Potala erhebt sich terrassenförmig über Lhasa in China und war jahrhundertelang Winterresidenz der Dalai Lamas – ein vielschichtiges Bauwerk mit sakralen und weltlichen Räumen.

Aquarell-Illustration von Potala-Palast Lhasa in Lhasa, China als Reiseposter
Aquarellillustration des Wahrzeichens Potala-Palast Lhasa in Lhasa China, weiche Farbverläufe und pastelliges Reiseposter-Feeling, Illustration mit AI erstellt.

Potala in Lhasa ist ein mächtiger Palastkomplex auf einem Hügel über der Altstadt und gilt als eines der markantesten Bauwerke des tibetischen Buddhismus in China. Der heutige Baukörper entstand im 17. Jahrhundert unter dem Fünften Dalai Lama und diente bis 1959 als Winterresidenz der Dalai Lamas sowie als Zentrum der weltlichen und geistlichen Herrschaft über Tibet.

Potala als historisches Macht- und Glaubenszentrum

Potala steht auf dem Roten Berg in der Lhasa-Senke und geht in seiner Geschichte auf einen Königssitz des tibetischen Herrschers Songtsen Gampo im 7. Jahrhundert zurück, der an diesem Ort eine Anlage errichten ließ. Später wurde der Palast im 17. Jahrhundert unter Lozang Gyatso, dem Fünften Dalai Lama, in großem Maßstab neu aufgebaut und erweitert, sodass der heutige terrassierte Bau mit seinen vielen Hallen und Kapellen entstand.Der Neubau im 17. Jahrhundert knüpft damit an die ältere Tradition des Ortes als Residenz und religiöses Zentrum an.

Über Jahrhunderte war Potala Sitz der theokratischen Regierung Tibets und Winterpalast der Dalai Lamas, die hier religiöse Zeremonien abhielten und staatliche Geschäfte führten.
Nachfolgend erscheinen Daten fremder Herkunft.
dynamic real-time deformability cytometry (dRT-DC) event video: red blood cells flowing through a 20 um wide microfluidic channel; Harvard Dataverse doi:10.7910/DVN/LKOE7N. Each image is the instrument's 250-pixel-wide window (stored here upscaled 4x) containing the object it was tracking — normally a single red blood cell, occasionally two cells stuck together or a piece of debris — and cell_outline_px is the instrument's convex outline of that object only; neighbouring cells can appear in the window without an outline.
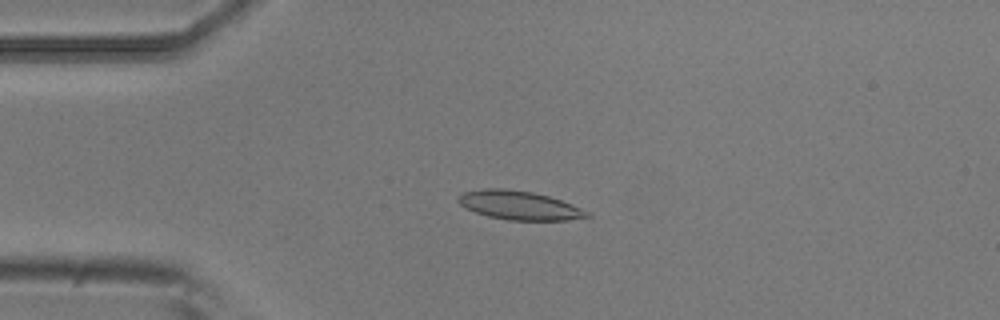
{"species": "common noctule bat (a hibernating species)", "species_latin": "Nyctalus noctula", "temperature_condition": "room temperature", "stored_images_in_passage": 4, "camera_frame_rate_fps": 3000, "um_per_image_px": 0.085, "animal": {"sex": "male", "body_mass_g": 20.5, "forearm_length_mm": 52.5}, "frame": {"image": 1, "passage_image": 3, "time_ms": 0.667, "image_size_px": [1000, 320], "cell_outline_px": [[592, 216], [568, 220], [508, 220], [488, 216], [464, 208], [456, 200], [464, 192], [484, 188], [504, 188], [532, 192], [548, 196], [572, 204], [588, 212]], "centroid_in_image_um": [44.12, 17.45], "position_along_channel_um": 40.9, "area_um2": 21.5}}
Der Komplex beherbergt zahlreiche Reliquien sowie die Grabanlagen mehrerer Dalai Lamas, was seine Bedeutung als Heiligtum des tibetischen Buddhismus zusätzlich unterstreicht.Das historische Ensemble des Potala-Palastes in Lhasa ist seit 1994 als UNESCO-Welterbestätte eingetragen, was die herausragende Rolle des Palastes für Religion, Politik und Kultur der Region dokumentiert.
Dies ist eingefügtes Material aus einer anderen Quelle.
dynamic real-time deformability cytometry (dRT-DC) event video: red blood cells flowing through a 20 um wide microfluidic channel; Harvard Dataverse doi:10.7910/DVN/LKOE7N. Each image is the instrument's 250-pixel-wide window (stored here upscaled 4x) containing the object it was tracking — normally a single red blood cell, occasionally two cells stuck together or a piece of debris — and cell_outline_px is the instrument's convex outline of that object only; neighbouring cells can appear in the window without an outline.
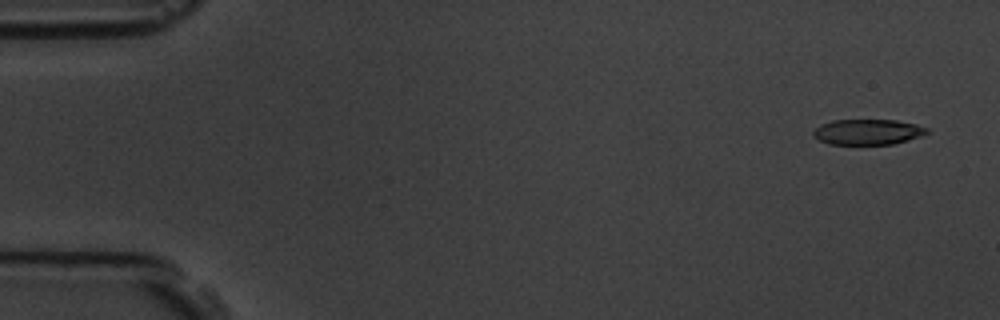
{"species": "common noctule bat (a hibernating species)", "species_latin": "Nyctalus noctula", "temperature_condition": "room temperature", "stored_images_in_passage": 6, "camera_frame_rate_fps": 3000, "um_per_image_px": 0.085, "animal": {"sex": "male", "body_mass_g": 19.5, "forearm_length_mm": 54.6}, "frame": {"image": 1, "passage_image": 1, "time_ms": 0.0, "image_size_px": [1000, 320], "cell_outline_px": [[928, 132], [920, 136], [908, 140], [892, 144], [828, 144], [812, 136], [812, 132], [820, 124], [832, 120], [896, 120], [916, 124], [928, 128]], "centroid_in_image_um": [73.73, 11.21], "position_along_channel_um": 11.3, "area_um2": 16.88}}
Architektur zwischen Weißem und Rotem Palast

Der Palastkomplex von Potala gliedert sich in einen Weißen und einen Roten Palast, die zusammen eine geschlossene, bergähnliche Gesamtform ergeben.Der Weiße Palast bildete traditionell den Sitz der weltlichen Verwaltung und der Wohnräume des Dalai Lama, während der höher gelegene Rote Palast vor allem große Gebetssäle, Schreine und die Stupas der verstorbenen Dalai Lamas beherbergt.

Die Architektur folgt der tibetischen Tradition mit mächtigen Mauern, flach gedeckten Gebäuden und zahlreichen horizontal gegliederten Fassaden, die sich stufenartig den Hang hinaufziehen.Die Anlage repräsentiert nach Einschätzung der UNESCO die höchste Ausprägung der tibetischen Palastarchitektur, sichtbar in der Kombination von Verwaltungsgebäuden, Klosterbereichen und Wohnräumen in einem zusammenhängenden Baukörper. Im Inneren erstrecken sich zahlreiche Räume, darunter Versammlungshallen, Kapellen mit Wandmalereien, Bibliotheken und Schatzkammern, die zum Teil nur über lange Treppenläufe zu erreichen sind.
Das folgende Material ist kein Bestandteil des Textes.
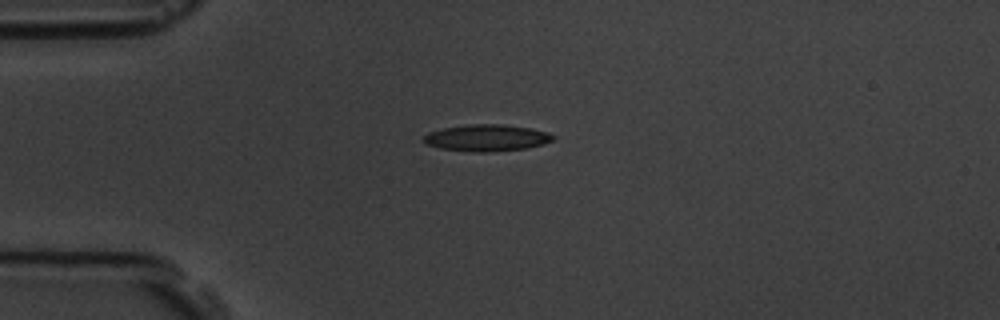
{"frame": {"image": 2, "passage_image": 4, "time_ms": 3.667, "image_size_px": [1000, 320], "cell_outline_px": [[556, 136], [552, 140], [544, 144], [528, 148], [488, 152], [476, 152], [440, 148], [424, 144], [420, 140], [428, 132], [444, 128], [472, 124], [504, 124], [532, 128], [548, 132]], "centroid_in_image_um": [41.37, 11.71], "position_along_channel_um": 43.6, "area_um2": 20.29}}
Religiöse Bedeutung und Einbindung in Lhasas Stadtbild

Potala prägt das Stadtbild von Lhasa schon aus der Ferne durch seine Lage auf dem Hügel und die klar gegliederten Flächen der Außenwände, die in hellen und dunkleren Farbtönen gehalten sind. Zusammen mit anderen bedeutenden Anlagen wie dem Jokhang-Tempel und dem Norbulingka-Sommerpalast bildet Potala ein Ensemble, das die Entwicklung des tibetischen Buddhismus und der traditionellen Verwaltung über viele Jahrhunderte ablesbar macht.Dieses Ensemble ist als „Historic Ensemble of the Potala Palace, Lhasa“ offiziell definiert.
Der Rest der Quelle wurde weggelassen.